The eldest daughter of Martha Jane Pettway (1898-2003), Plummer T. Pettway was, like her mother, an active quiltmaker for over sixty years. Bettie Bendolph Seltzer talks about her cousin and friend.
Her daddy was Little Pettway, her mother was my aunt, Martha Jane, my daddy Jacob Bendolph's sister. She was a hardworking lady, used to go to the fields and hoe, pick cotton, pull corn—they had to do all that at them times. She was baptized and joined the Pleasant Grove Baptist Church. She married Famous Pettway and was a good wife to him, far as I know, and had six children with him. She didn't get around all that much, not like her sister Joanna. Joanna was a busybody, loved the highway. Any time you call her, she was ready. Plummer T. wasn't like that. Quiet lady, but she listened.

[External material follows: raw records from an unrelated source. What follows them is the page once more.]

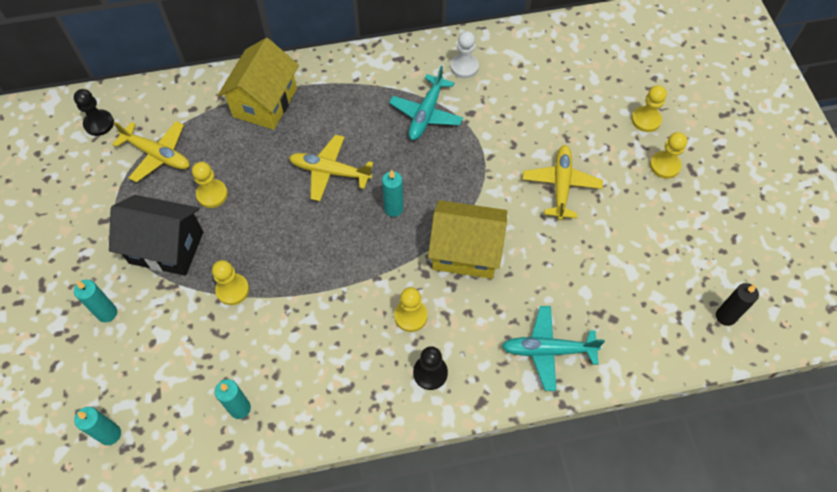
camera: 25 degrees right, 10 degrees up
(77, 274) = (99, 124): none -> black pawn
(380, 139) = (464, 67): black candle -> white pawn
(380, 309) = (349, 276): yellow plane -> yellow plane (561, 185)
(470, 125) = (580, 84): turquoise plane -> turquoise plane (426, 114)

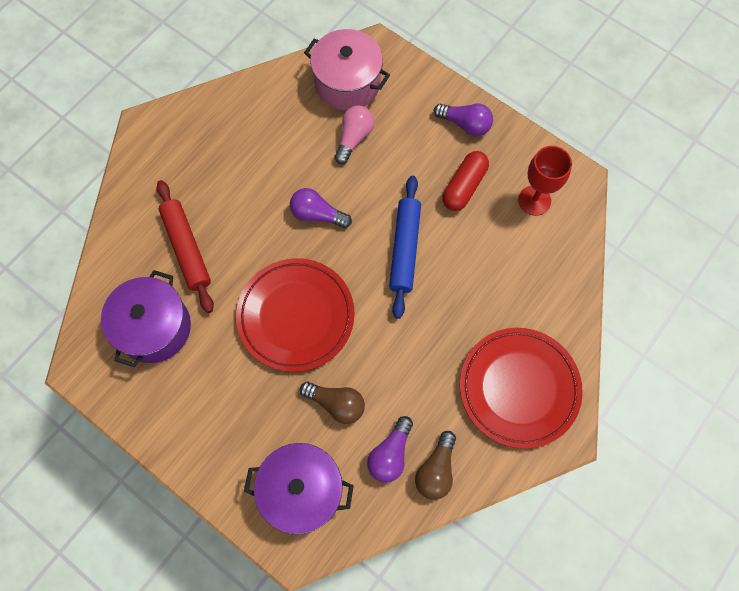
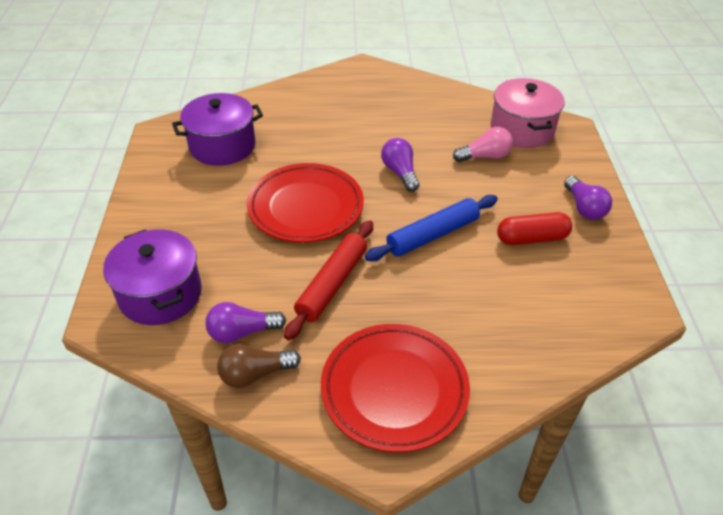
camera: 50 degrees right, 25 degrees down
(186, 249) = (297, 128): red rolling pin -> red rolling pin (332, 284)
(336, 404) = (255, 271): brown light bulb -> none
(534, 200) = (582, 291): red goblet -> none

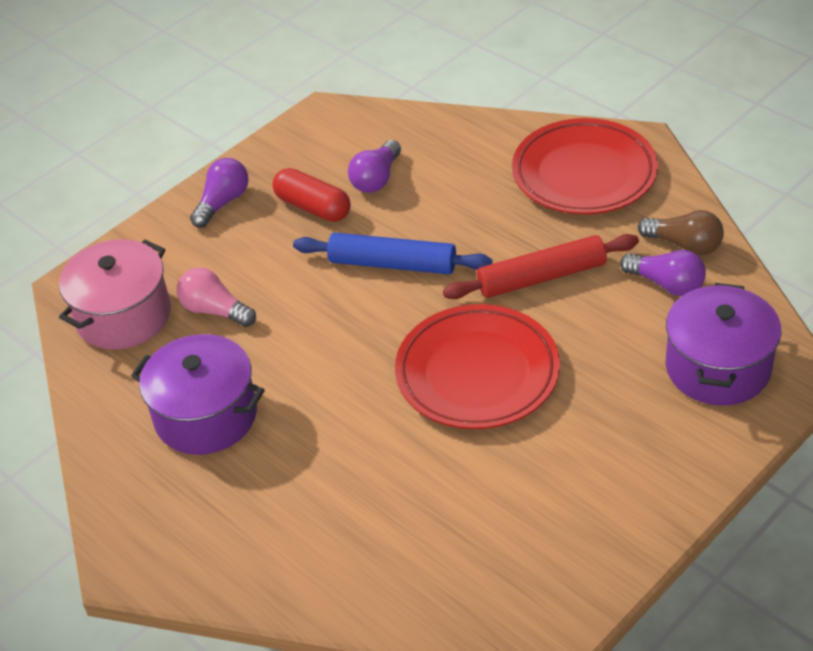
camera: 130 degrees left, 0 degrees up
(222, 146) = (482, 537): purple pot -> purple pot (206, 416)
(400, 172) = (327, 350): purple light bulb -> purple light bulb (376, 179)

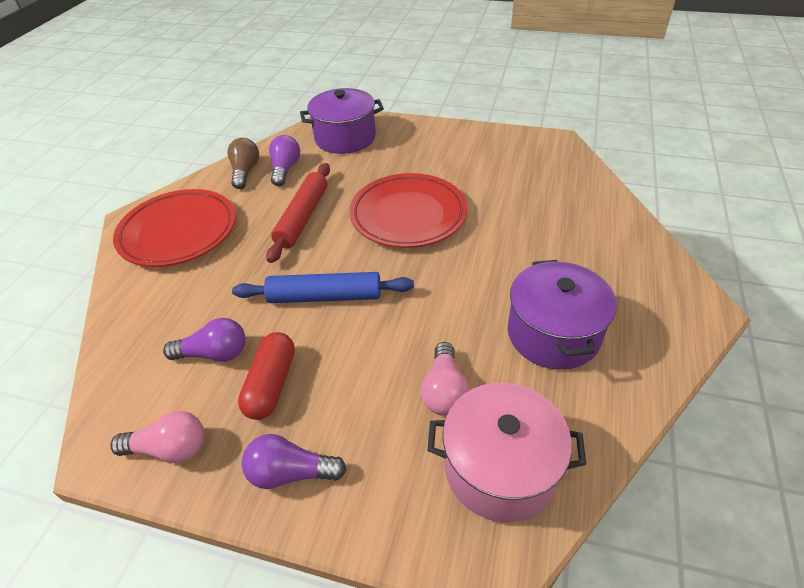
camera: 120 degrees left, 0 degrees up
(298, 145) = (169, 449): none -> pink light bulb
(392, 264) = (325, 296): blue rolling pin -> blue rolling pin turned 75 degrees counterclockwise
(541, 277) = (303, 217): red rolling pin -> red rolling pin turned 60 degrees clockwise

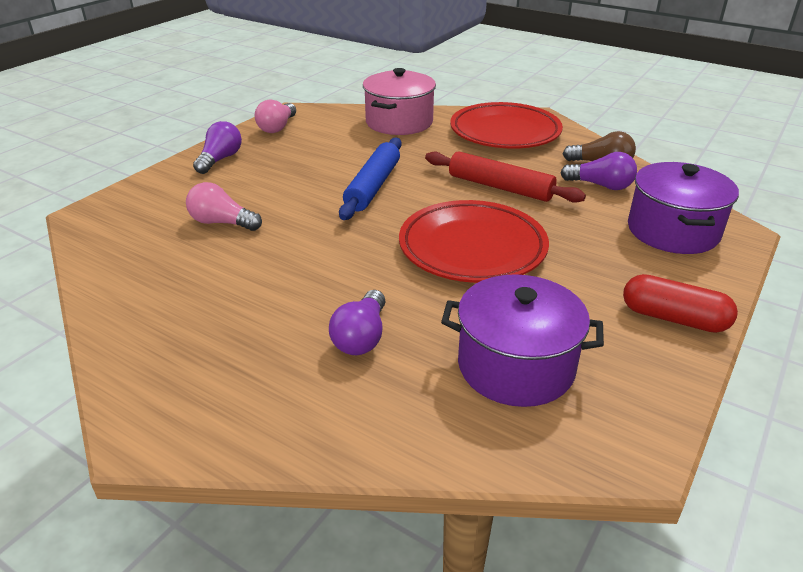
camera: 105 degrees right, 10 degrees down
(214, 354) = (345, 141): purple light bulb -> purple light bulb (361, 337)
(271, 384) = (297, 158): red capsule -> red capsule (673, 318)
(500, 468) = (135, 231): pink pot -> pink pot (399, 122)
(553, 334) = (223, 296): purple pot -> purple pot (515, 366)

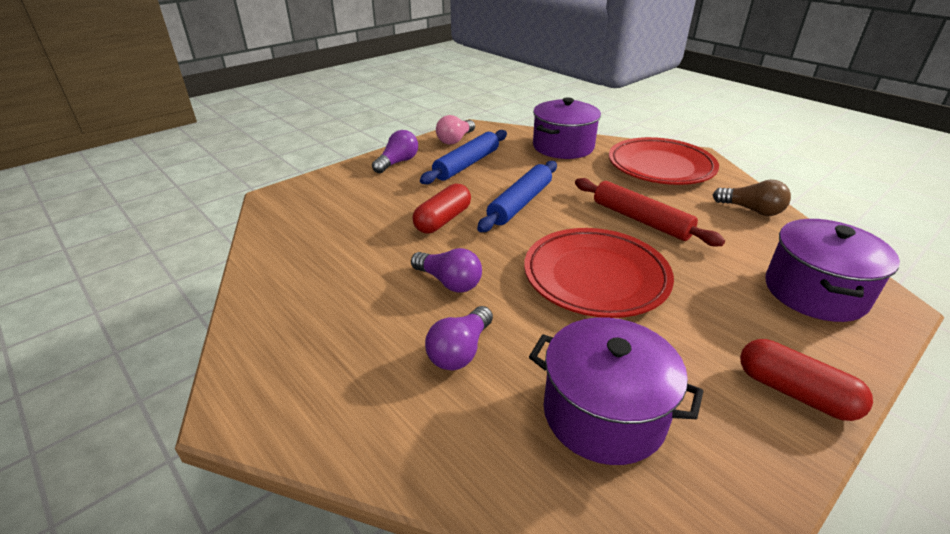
camera: 15 degrees right, 0 degrees up
(222, 223) = (378, 219): pink light bulb -> none
(296, 214) = (443, 220): none -> red capsule
(300, 153) = (467, 164): none -> blue rolling pin
(399, 122) = (563, 147): pink pot -> purple pot
(601, 185) = (745, 232): purple light bulb -> purple light bulb (449, 282)

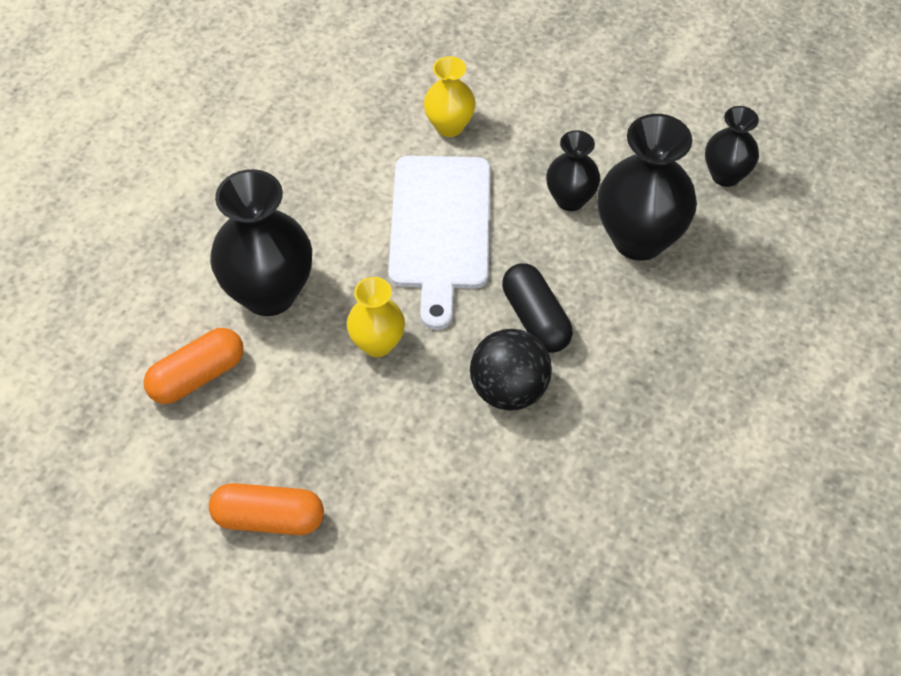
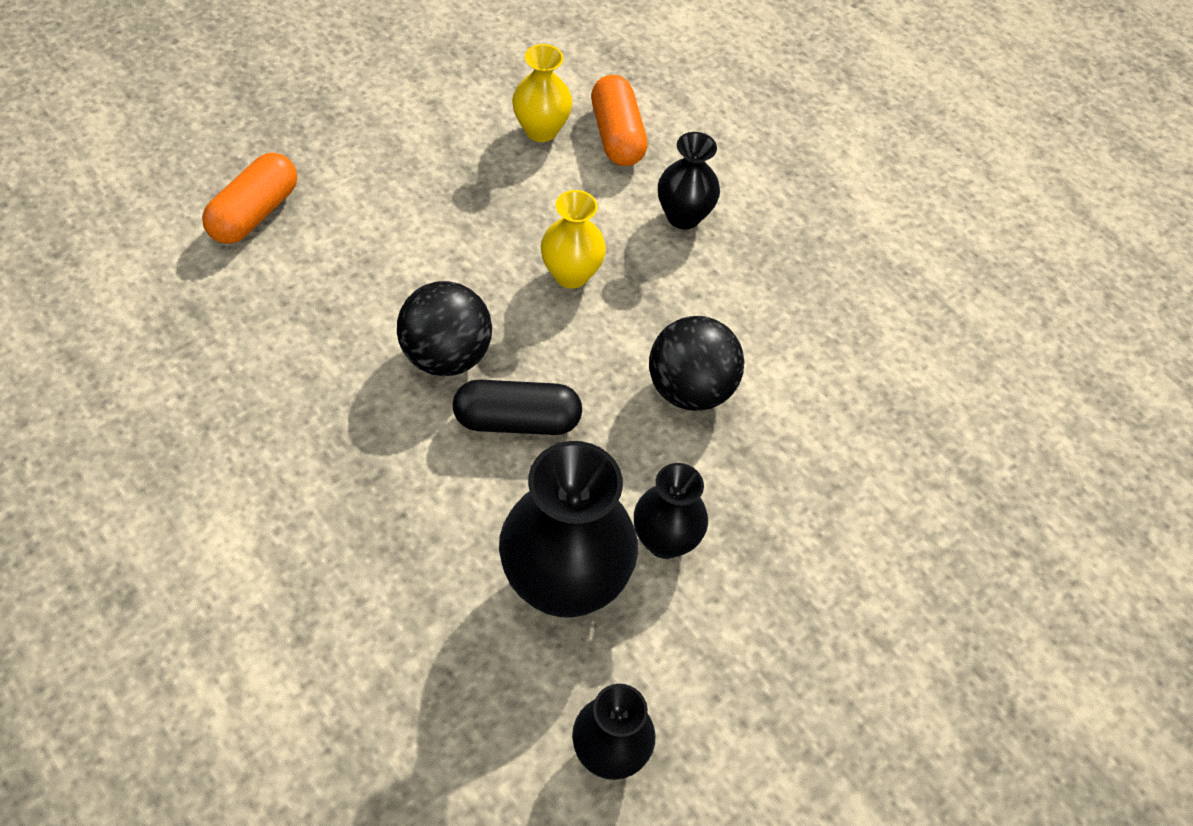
camera: 110 degrees right, 0 degrees up
(269, 293) = (683, 216): black vase -> black vase, size x0.57
(269, 518) = (438, 132): orange capsule -> orange capsule (254, 213)
(440, 229) = (690, 389): white cutting board -> black ball
(449, 126) = (845, 468): yellow vase -> yellow vase (541, 130)

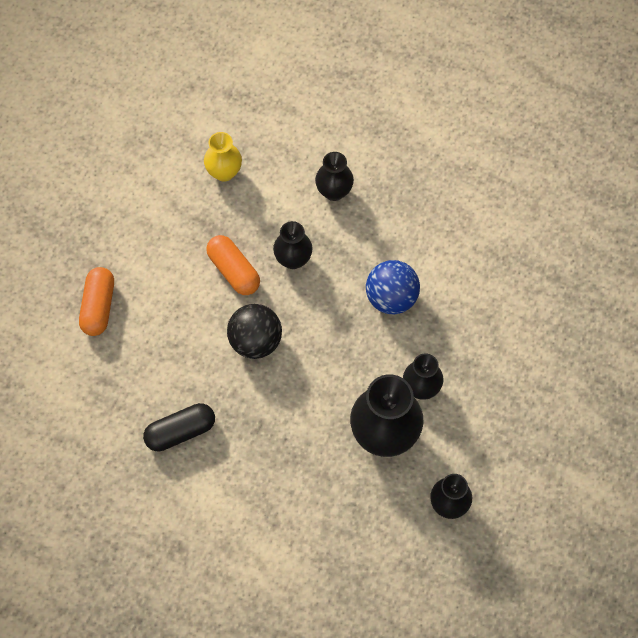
camera: 20 degrees left, 10 degrees up
(517, 421) = (313, 360): black capsule -> black capsule (180, 432)
(571, 274) = (293, 259): yellow vase -> black vase
(617, 135) = (269, 154): orange capsule -> orange capsule (233, 271)
(690, 389) = (391, 298): black ball -> blue ball

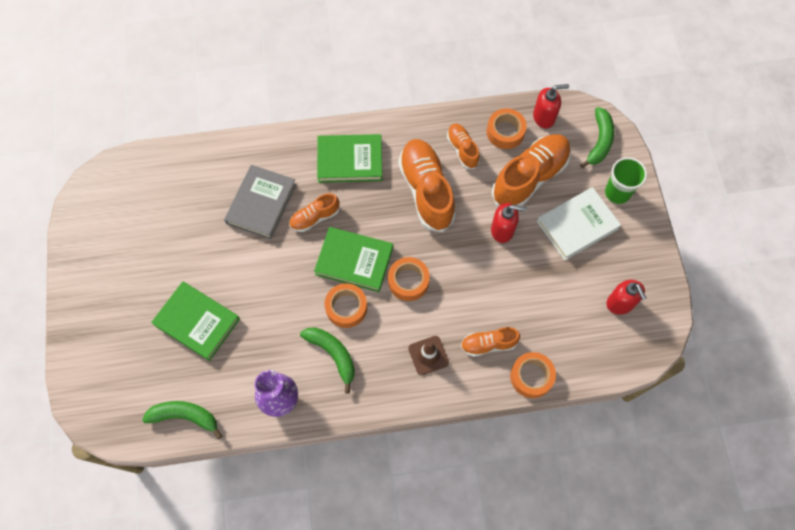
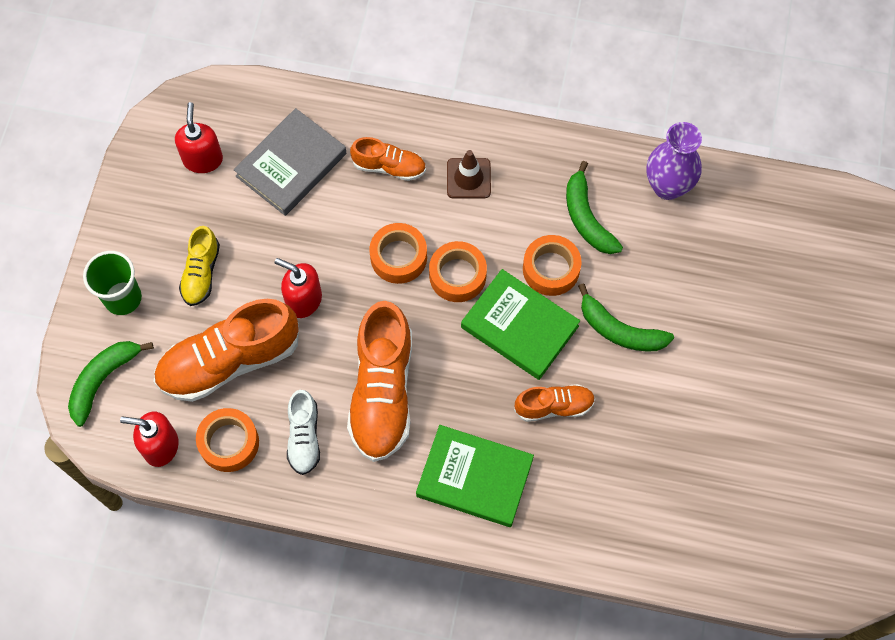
camera: 160 degrees left, 0 degrees up
(185, 416) = (790, 206): green banana -> green banana (619, 330)
(197, 322) = (752, 316): green book -> none
(261, 203) = (624, 454): grey book -> grey book (291, 165)
(462, 149) = (304, 437): orange shoe -> white shoe
(531, 376) = (355, 115): orange tape -> orange tape (398, 257)
(577, 225) = (201, 273): white book -> yellow shoe

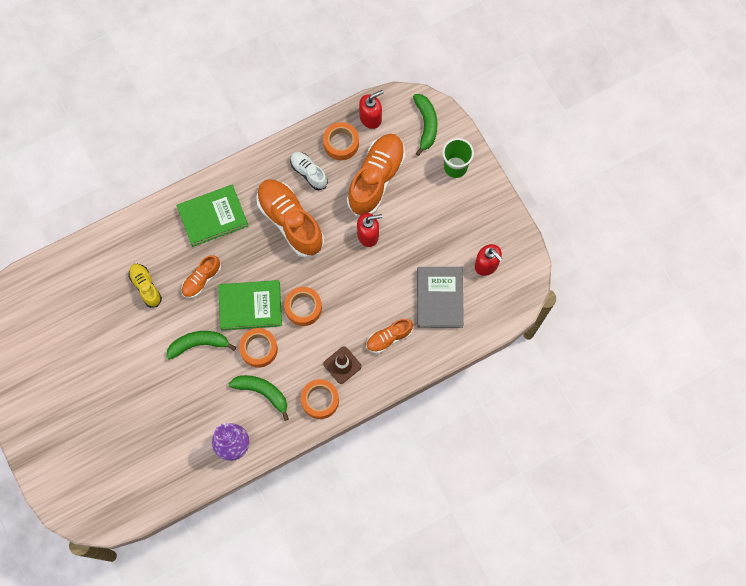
camera: 140 degrees right, 5 degrees up
(201, 273) = (430, 208): yellow shoe -> yellow shoe (146, 287)
(398, 257) = (341, 294): orange tape -> orange tape (320, 400)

She quilt in a lot of places. They used to go from place to place helping each other. Had a little something like a quilting group. They make things for Reverend Walter and send them up there when he first started the bee off. We all used to make "house quilts" at home to sell to the bee, at first. They didn't like Plummer T. "house quilts" up there, so she just do the quilting for people. They quilt at Mattie Ross's house, and they quilt at the old house next to Aolar Mosely—Ruth and Wisdom Jr. had lived there, but after they go, they used that as a quilting house. And they quilted in a little house over the creek, across that bridge toward John Gragg house. And up to the Senior Citizen site—they had a group up there—Louella, Marie, Linda, Arlonzia, Annette, and them. So that was her life, the fields and making quilts. She loved to quilt.